=== Extrait à lire ===
━━━━━━━━━━━━━━━━━━━━━━━━━━━━━━
Juillet 2025
Et après Vuitton et Hermès, on fait quoi ?
Monsieur Bosson Malletier
Dans un atelier normand, entre un chêne vert d’Amérique et un massif d’herbes aromatiques, le silence a quelque chose de reposant et de sacré. Pas de machines bruyantes, juste l’odeur du cuir qu’on coud, du bois qu’on assemble, de la soie qu’on caresse et découpe. Dans ce décor hors du temps, je rencontre Emmanuel Bosson, fondateur de Monsieur Bosson Malletier, artisan d’un luxe que plus personne n’ose vraiment pratiquer.
Il m’accueille entre deux commandes sur mesure, les doigts encore marqués par la couture sellier qu’il pratique. Il parle lentement avec une forme de douceur naturelle, rien du créateur à l’ego boursouflé. Juste un homme et une obsession : redonner vie à une collection, véritable patrimoine oublié.
━━━━━━━━━━━━━━━━━━━━━━━━━━━━━━
=== Objectif A ===
Quel est le nom du fondateur de Monsieur Bosson Malletier dans l'extrait ?
L'extrait et les lignes n'ont aucun lien entre eux.

=== Lignes répertoriées ===
━━━━━━━━━━━━━━━━━━━━━━━━━━━━━━
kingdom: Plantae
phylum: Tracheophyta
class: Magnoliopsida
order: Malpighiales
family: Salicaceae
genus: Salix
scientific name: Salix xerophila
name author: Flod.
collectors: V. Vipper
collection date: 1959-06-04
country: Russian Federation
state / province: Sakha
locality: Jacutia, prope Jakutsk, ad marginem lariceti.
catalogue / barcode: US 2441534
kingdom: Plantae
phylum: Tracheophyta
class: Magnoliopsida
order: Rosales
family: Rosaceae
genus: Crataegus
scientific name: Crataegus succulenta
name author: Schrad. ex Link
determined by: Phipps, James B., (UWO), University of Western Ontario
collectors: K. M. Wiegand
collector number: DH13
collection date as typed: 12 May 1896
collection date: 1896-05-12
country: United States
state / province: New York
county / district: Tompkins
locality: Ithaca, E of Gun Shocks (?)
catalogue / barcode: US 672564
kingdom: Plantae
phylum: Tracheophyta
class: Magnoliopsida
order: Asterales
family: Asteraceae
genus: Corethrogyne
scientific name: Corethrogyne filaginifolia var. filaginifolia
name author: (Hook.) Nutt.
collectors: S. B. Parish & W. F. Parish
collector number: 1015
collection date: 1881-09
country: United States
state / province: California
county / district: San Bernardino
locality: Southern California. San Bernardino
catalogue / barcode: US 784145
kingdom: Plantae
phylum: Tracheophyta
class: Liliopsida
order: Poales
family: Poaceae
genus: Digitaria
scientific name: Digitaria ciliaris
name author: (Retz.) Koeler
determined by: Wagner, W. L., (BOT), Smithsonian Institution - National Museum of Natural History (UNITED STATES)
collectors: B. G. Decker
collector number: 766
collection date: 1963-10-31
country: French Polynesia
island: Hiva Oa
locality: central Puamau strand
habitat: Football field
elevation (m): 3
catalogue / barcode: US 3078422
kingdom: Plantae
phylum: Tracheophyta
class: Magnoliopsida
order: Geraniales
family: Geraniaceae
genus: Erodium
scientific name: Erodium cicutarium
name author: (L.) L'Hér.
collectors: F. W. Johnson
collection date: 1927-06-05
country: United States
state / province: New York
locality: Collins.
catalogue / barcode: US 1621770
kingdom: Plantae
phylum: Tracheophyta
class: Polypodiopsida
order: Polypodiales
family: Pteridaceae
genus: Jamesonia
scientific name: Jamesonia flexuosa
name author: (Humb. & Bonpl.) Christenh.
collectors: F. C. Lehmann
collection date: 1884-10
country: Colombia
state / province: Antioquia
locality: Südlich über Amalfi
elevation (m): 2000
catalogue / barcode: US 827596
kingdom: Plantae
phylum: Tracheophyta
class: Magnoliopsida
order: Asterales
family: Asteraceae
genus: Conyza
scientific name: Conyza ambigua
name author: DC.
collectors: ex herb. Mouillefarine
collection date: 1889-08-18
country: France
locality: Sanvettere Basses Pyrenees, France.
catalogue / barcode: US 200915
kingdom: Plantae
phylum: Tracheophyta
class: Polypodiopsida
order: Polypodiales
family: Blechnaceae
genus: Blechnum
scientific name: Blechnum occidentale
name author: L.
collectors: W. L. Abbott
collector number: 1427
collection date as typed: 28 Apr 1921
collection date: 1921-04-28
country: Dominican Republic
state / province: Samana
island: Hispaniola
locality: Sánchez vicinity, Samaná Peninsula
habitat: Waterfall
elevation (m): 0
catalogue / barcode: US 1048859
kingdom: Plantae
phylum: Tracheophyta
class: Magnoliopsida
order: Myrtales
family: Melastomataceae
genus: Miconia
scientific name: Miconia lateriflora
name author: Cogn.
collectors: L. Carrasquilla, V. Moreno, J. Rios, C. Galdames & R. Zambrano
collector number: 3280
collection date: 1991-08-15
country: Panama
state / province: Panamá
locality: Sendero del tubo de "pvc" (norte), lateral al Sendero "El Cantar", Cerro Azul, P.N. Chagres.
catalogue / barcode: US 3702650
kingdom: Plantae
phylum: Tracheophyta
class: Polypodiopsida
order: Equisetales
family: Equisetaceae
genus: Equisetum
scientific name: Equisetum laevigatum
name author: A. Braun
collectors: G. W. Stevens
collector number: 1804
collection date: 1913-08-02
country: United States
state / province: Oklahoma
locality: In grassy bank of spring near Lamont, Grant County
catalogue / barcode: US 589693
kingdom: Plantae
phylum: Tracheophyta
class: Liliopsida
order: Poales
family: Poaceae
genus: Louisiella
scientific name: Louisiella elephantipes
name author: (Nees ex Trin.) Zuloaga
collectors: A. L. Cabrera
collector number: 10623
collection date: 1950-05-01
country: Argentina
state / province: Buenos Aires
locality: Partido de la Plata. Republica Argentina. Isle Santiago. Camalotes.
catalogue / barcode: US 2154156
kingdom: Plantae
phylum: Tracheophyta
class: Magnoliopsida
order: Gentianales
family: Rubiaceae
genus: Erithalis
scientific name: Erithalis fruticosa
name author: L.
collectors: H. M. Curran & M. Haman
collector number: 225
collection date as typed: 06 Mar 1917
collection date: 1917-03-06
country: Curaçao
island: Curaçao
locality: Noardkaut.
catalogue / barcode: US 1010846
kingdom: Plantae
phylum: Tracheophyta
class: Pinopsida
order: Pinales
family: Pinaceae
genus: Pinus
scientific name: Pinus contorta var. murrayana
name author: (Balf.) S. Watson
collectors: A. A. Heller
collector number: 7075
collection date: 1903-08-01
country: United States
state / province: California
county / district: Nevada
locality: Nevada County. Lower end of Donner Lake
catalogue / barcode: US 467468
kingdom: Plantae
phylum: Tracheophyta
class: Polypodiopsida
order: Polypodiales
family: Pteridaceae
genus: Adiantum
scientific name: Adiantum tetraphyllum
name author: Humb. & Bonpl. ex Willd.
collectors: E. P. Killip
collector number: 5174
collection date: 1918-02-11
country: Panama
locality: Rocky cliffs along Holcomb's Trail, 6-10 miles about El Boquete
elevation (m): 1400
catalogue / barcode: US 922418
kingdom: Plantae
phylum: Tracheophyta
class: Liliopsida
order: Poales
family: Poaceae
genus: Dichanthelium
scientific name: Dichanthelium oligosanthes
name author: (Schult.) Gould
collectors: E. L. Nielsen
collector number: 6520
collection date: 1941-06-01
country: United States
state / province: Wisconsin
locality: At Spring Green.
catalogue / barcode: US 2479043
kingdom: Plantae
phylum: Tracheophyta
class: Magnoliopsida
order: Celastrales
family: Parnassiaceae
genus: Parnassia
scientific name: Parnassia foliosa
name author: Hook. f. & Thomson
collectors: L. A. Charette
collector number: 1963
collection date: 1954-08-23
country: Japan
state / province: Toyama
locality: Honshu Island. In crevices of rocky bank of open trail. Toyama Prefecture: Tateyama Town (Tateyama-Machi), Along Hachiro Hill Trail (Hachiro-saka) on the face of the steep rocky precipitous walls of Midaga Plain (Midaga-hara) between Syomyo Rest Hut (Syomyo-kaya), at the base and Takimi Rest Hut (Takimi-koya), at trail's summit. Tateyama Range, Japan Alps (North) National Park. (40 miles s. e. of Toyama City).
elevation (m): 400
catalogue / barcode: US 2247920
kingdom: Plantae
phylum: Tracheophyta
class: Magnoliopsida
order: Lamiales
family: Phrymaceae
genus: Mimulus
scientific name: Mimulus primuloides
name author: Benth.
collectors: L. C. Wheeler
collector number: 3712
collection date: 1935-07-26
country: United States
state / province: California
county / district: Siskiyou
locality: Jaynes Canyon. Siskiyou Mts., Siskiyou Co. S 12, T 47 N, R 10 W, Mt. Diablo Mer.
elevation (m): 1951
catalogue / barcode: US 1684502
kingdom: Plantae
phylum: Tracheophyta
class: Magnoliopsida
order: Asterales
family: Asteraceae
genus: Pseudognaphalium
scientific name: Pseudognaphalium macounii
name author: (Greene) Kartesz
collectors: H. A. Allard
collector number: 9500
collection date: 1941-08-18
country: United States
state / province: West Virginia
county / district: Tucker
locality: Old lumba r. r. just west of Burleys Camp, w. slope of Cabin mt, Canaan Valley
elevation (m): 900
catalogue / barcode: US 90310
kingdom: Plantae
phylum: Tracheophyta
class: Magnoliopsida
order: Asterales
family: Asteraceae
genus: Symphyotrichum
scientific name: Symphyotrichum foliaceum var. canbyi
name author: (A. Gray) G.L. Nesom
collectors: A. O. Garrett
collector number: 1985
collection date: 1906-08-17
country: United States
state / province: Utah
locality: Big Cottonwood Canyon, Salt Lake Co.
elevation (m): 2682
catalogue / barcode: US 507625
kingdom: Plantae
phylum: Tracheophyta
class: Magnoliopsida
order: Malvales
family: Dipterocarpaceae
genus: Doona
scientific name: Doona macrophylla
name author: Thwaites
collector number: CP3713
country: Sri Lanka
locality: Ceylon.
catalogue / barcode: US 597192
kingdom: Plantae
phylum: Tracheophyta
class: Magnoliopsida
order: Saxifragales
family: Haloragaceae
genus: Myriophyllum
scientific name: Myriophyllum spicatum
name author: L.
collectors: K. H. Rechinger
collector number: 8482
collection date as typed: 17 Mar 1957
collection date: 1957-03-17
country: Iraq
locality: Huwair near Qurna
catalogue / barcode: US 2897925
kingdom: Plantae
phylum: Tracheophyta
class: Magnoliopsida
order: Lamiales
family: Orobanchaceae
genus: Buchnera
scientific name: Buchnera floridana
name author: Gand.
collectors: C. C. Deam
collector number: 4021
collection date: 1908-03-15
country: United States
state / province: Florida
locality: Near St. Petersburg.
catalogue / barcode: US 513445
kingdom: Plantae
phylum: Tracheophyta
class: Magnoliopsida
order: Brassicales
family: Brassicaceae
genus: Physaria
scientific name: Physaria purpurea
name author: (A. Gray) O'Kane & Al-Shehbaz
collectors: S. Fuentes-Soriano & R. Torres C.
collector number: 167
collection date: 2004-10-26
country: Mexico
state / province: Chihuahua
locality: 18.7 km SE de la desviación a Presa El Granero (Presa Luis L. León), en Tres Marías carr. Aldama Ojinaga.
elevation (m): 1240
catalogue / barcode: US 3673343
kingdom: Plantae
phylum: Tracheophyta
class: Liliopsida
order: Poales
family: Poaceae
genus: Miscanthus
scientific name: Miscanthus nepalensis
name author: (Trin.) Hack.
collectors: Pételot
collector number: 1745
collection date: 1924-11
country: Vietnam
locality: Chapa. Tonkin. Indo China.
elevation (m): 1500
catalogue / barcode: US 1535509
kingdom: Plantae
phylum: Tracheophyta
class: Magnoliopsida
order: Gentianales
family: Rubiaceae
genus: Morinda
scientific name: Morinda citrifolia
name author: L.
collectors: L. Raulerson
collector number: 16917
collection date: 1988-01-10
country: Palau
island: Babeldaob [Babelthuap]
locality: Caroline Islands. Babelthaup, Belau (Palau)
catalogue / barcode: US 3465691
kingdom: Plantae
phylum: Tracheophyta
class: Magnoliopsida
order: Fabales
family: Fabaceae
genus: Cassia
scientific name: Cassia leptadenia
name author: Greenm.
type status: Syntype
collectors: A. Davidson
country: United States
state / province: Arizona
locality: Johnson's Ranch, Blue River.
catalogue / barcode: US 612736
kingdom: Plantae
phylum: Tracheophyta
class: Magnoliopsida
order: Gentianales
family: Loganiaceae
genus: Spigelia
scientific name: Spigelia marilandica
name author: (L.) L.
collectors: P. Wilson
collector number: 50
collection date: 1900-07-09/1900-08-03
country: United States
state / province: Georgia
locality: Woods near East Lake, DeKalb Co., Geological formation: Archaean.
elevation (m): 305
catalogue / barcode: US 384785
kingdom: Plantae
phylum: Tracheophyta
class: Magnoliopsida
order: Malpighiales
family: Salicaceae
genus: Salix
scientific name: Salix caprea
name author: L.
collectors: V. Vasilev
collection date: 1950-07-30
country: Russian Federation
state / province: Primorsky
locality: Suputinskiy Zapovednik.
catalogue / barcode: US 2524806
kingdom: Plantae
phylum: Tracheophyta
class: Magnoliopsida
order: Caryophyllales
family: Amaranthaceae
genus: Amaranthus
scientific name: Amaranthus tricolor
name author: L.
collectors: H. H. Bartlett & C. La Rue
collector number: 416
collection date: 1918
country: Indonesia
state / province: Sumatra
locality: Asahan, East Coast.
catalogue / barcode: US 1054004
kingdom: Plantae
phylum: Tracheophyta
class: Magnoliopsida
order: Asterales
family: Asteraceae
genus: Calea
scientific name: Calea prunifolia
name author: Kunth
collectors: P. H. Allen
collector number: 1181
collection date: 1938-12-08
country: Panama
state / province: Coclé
━━━━━━━━━━━━━━━━━━━━━━━━━━━━━━
=== Objectif B ===
Recopiez à l'identique, parmi les lignes de la collection botanique, tout ce qui va de la ligne contenant « order: Equisetales » jusqu'à la ligne contenant « genus: Pinus », ces deux lignes comprises.

=== Réponse attendue A ===
Emmanuel Bosson.

=== Réponse attendue B ===
order: Equisetales
family: Equisetaceae
genus: Equisetum
scientific name: Equisetum laevigatum
name author: A. Braun
collectors: G. W. Stevens
collector number: 1804
collection date: 1913-08-02
country: United States
state / province: Oklahoma
locality: In grassy bank of spring near Lamont, Grant County
catalogue / barcode: US 589693
kingdom: Plantae
phylum: Tracheophyta
class: Liliopsida
order: Poales
family: Poaceae
genus: Louisiella
scientific name: Louisiella elephantipes
name author: (Nees ex Trin.) Zuloaga
collectors: A. L. Cabrera
collector number: 10623
collection date: 1950-05-01
country: Argentina
state / province: Buenos Aires
locality: Partido de la Plata. Republica Argentina. Isle Santiago. Camalotes.
catalogue / barcode: US 2154156
kingdom: Plantae
phylum: Tracheophyta
class: Magnoliopsida
order: Gentianales
family: Rubiaceae
genus: Erithalis
scientific name: Erithalis fruticosa
name author: L.
collectors: H. M. Curran & M. Haman
collector number: 225
collection date as typed: 06 Mar 1917
collection date: 1917-03-06
country: Curaçao
island: Curaçao
locality: Noardkaut.
catalogue / barcode: US 1010846
kingdom: Plantae
phylum: Tracheophyta
class: Pinopsida
order: Pinales
family: Pinaceae
genus: Pinus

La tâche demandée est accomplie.